As I drag my unwilling body over the scorching sand of the Sahara that is my carpet, I yet again position myself at my trusty desk and keyboard to put a checkmark in the box that denotes another NaBloPoMo done…
November 12, 2007
Dear Whomever Makes the Decision to Fold the San Diego Union-Tribune in a Particular Order:
I often take time on certain days of the week to notice which page is “up” as I sit down to read through the paper. Often when there has been a tragic occurrence, the main page is noticeably tucked behind something that someone at the paper has deemed less controversial, or more for the faint of heart. On Saturdays in general, the “Family” section is what I see when I pull the paper out of its plastic bag. At least I think that’s the routine. But when I do notice, I leaf through the rest of the paper to see what you may be trying to prevent me from seeing on first glance, as if I hadn’t already seen or heard about it on the Internet the previous day.
This past Saturday (and I’ve had to wait a couple of days to write about it because it upset me so much, it put quite a damper on my Saturday morning) you did have the “Family” section in full view. But as I scanned the page, I began to wonder what was really going on. Was it just some poor sap who follows directions, or was it by design that unsuspecting people would be forced to read with their morning coffee three articles that were anything but conducive to a relaxing morning. I don’t like being manipulated.
I’m not going to apologize for being less than enthused about reading these particular pieces. I’m not a wilting violet, and I have far too many opinions about too many things. But I will say that sometimes, I want to choose when I get worked up over something. And most often, it’s because I’m the type of person who immediately feels that I have some degree of responsibility for the problem, that I should be more involved in doing something about it, or that I’m being educated and then chastised about not doing anything to help the problem. I’m sure there are pills for this particular malady, but I don’t like taking pills.
I know that you’re not to blame for my idiosyncracies, nevertheless, they are what they are and I thought that it was time to let you know how I feel about all of this.
“Scratch that 7-year itch; it’s 5 now,” by Shelley Emling was another one of those articles that prove again that anyone can say anything with a set of statistics. Good thing to know as the MoH and I approach our 20th anniversary, that we’re past the scratching and itching stage of it all. But it’s an odd story to run on the “Family” page.

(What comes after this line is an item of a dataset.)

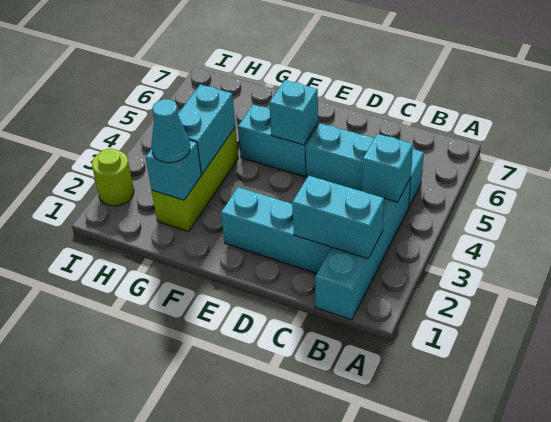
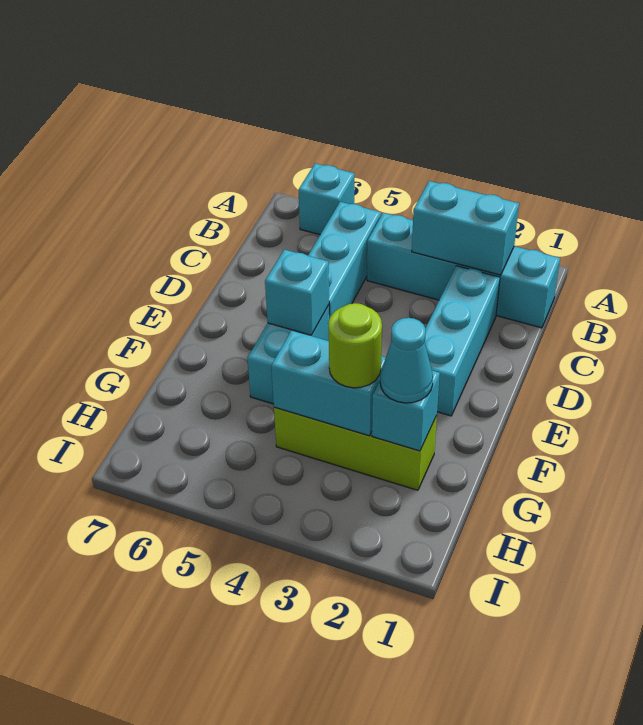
cyan brick B2:C2 level 2 -> cyan brick B2:B3 level 2
cyan brick B4 level 2 -> cyan brick A6 level 1
lime round brick I2 level 1 -> lime round brick G3 level 3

I’m sure you’d call it objective reporting of the results of a study. I’ll call it pessimistic. Reporting, that is.
“Missed lead?” by Jane Clifford had me shaking my head with a “what’s next” attitude. Let’s take paranoia about lead in toys to the next level instead of paying attention to more serious issues about pollutants in water, the air, the ground, the materials our homes are built from, and the food we eat. Yes, I do think that just about covers it. Look quickly and you just may see Chicken Little scurrying around with her chicks, trying to keep them from kissing their dolls.
And speaking of food? Well, that’s the article that is to blame for this tirade, because although I only scanned the two previous articles, I read this one to the last grim line. Thanks, Luis Humberto Crosthwaite. Thanks very much for your well-written and informative “Hearts ache for children of the fields.” Thanks for reminding me that in Mexico, as in many impoverished countries in the world, families put their children to work at a very early age, even though it’s illegal. That many of those children die working in the fields handling produce that is shipped to this country.
Thanks very much for letting me know, “It’s sad to consider that our salad was picked by small hands.” Sad to the point of tears sad. Very.
What am I supposed to do about this? What can I do about it? Not eat lettuce? Boycott stores that sell produce from Mexico? Seriously. Sure, that would work. If someone actually organized the effort, and it was successful, how would it play out? The produce would not be sold, it would be left to rot in the fields, there would be less of a need for workers, so then the children wouldn’t have to pick produce. We could all get in bed at night and feel great that we did something to make a difference. Not. Sadly, what happens is then they don’t have work. The families aren’t paid. They have no food.
The families have to eat. They’ll try and find different work because they have to. And the children will be right beside them, working at something perhaps even more difficult than picking produce. There will be no sitting around waiting for a check in the mail. *Oops. Did I just say that? Shame on me.*>Should I call the Mexican government and inquire about why poverty and child labor exist in their country? Because that’s the real problem. Why they don’t seem to care? Or do anything about it? Sure. That would work.
Like it works in this country.
But I’m sure our child mortality rate isn’t as high.
So thanks for reminding me that I need to be thankful for what I have because perhaps I didn’t already realize it, and for letting me know that my lettuce may have been picked by a child who has died in the process.
But I’m not sad about it today like I was Saturday. I’m just very angry.